Practically, Salafis maintain that Muslims ought to rely on the Quran,
the Sunnah and the consensus of the salafs alone, ignoring the rest of Islamic
hermeneutic teachings.[6] The movement developed in Egypt in the late 19th
century as a response to Western European imperialism.[4][7][8][9][10] It had roots in
the 18th-century Wahhabi movement that originated in the Najd region of
modern-day Saudi Arabia.[11]
The Salafist doctrine is based on looking back to the early years of the religion
to understand how the contemporary Muslims should practise their faith. [12] They
reject religious innovation or bid'ah and support the implementation
of sharia (Islamic law).[13] The movement is sometimes divided into three
categories: the largest group being the purists (or quietists), who avoid politics;
the second largest group being the activists, who maintain regular involvement
in politics; and the third group being the jihadists, who form a minority and
advocate armed struggle to restore the early Islamic movement. [13] In legal
matters, the Salafi are divided between those who, in the name of independent
legal judgement (ijtihad), reject strict adherence (taqlid) to the four Sunni
schools of law (madhahib) and others who remain faithful to these, especially
to Hanbali Madhab, the parent school of Salafi doctrine.[14]

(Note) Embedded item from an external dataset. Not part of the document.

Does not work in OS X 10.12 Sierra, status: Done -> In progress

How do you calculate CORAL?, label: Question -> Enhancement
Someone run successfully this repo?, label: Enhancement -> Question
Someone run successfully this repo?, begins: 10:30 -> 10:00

By the 21st century, Salafi teachings and ideas have become mainstream that
many modern Muslims, even those who do not self-identify as Salafi, have
adopted various aspects of Salafism.[15]
At times, Salafism has been deemed a hybrid of Wahhabism and other post-
1960s movements.[16] Salafism has become associated
with literalist, strict and puritanical approaches to Islam. Western observers and
analysts often, incorrectly, equate the movement with Salafi jihadism, a hybrid
ideology which espouses violent attacks against those it deems to be enemies
of Islam as a legitimate expression of Islam.[17][18]

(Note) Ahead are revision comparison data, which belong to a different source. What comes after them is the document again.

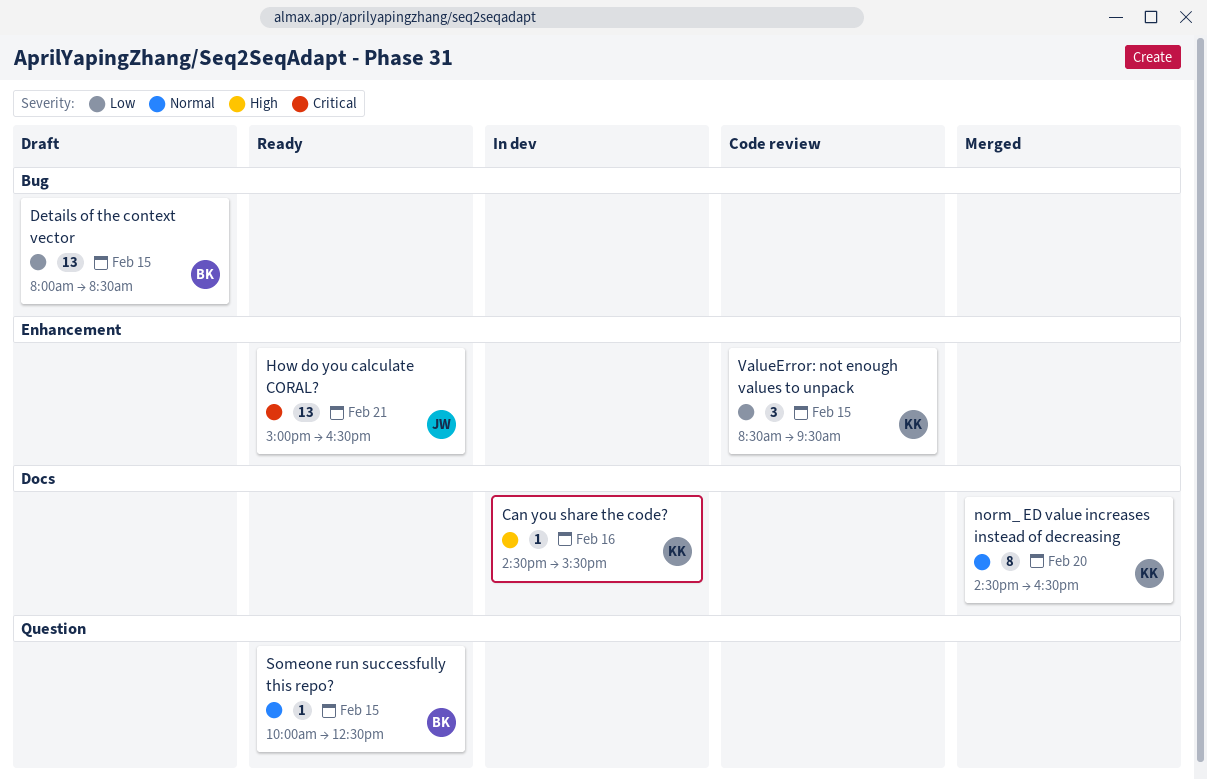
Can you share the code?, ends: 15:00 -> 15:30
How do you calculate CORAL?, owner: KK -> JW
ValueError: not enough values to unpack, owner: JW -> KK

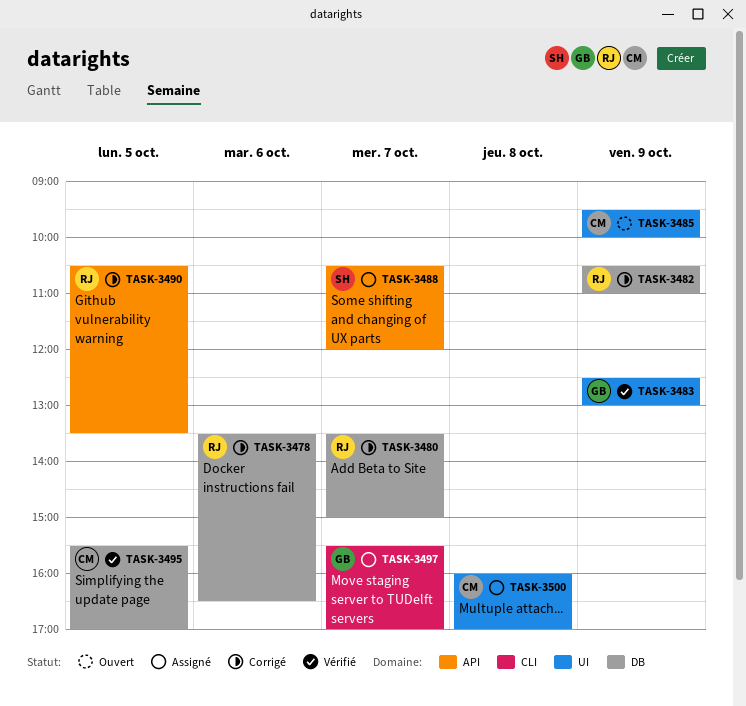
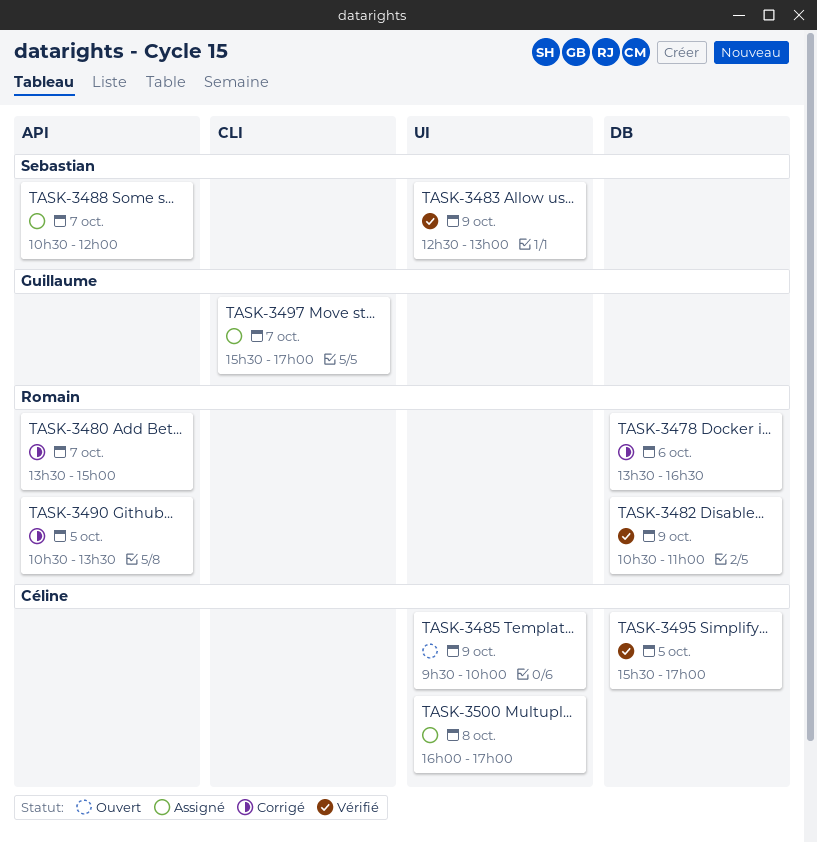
TASK-3480, label: DB -> API
TASK-3482, status: Corrigé -> Vérifié
TASK-3483, owner: Guillaume -> Sebastian

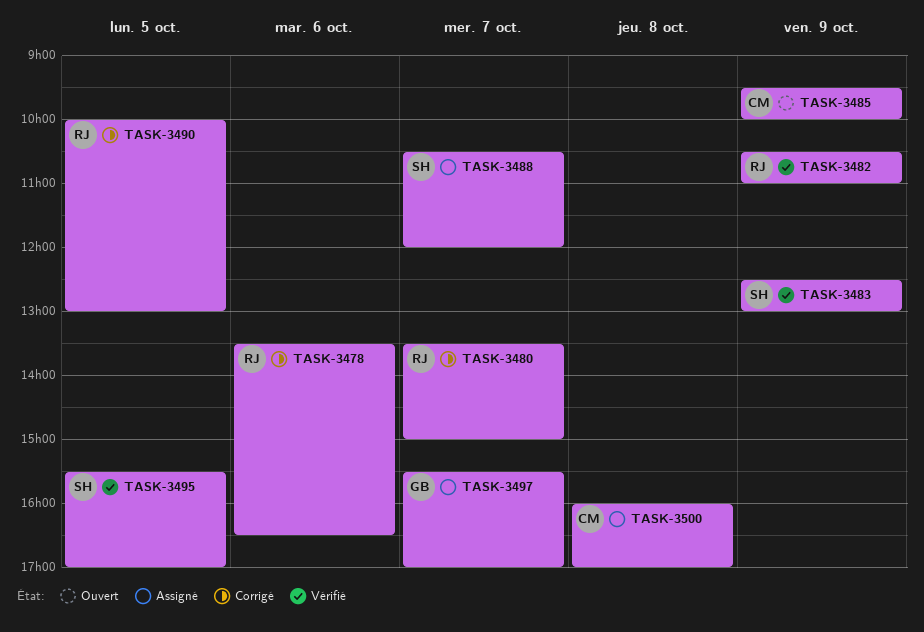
TASK-3490, begins: 10:30 -> 10:00
TASK-3490, ends: 13:30 -> 13:00
TASK-3495, owner: Céline -> Sebastian

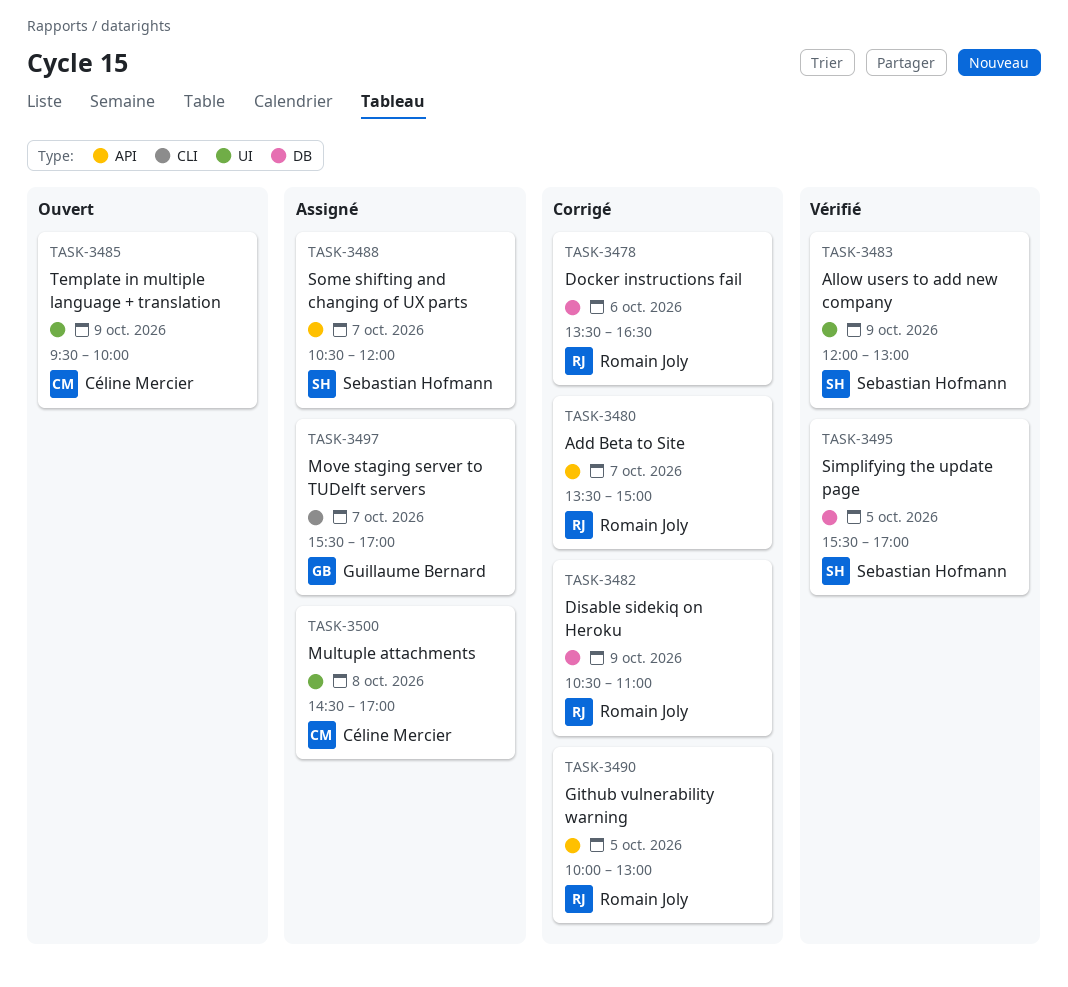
TASK-3482, status: Vérifié -> Corrigé
TASK-3483, begins: 12:30 -> 12:00
TASK-3500, begins: 16:00 -> 14:30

Academics and historians have used the term "Salafism" to denote "a school of
thought which surfaced in the second half of the 19th century as a reaction to
the spread of European ideas" and "sought to expose the roots of modernity
within Muslim civilization".[19][20] However, some contemporary Salafis follow
"literal, traditional ... injunctions of the sacred texts", looking to Ibn Taymiyyah or
his disciple Ibn Kathir[21] rather than the modernistic approach of Salafism of
19th-century figures Muhammad Abduh and Jamal al-Din al-
Afghani and Rashid Rida.[22][23][24] Major figures in the movement
include Muhammad Rasheed Rida, Muhammad ibn al Uthaymeen, Rabee al-
Madkhali, Abdul Azeez Ibn Baaz, Muqbil bin Hadi al-Wadi'i, Muhammad
Nasiruddin al-Albani and Saleh Al-Fawzan.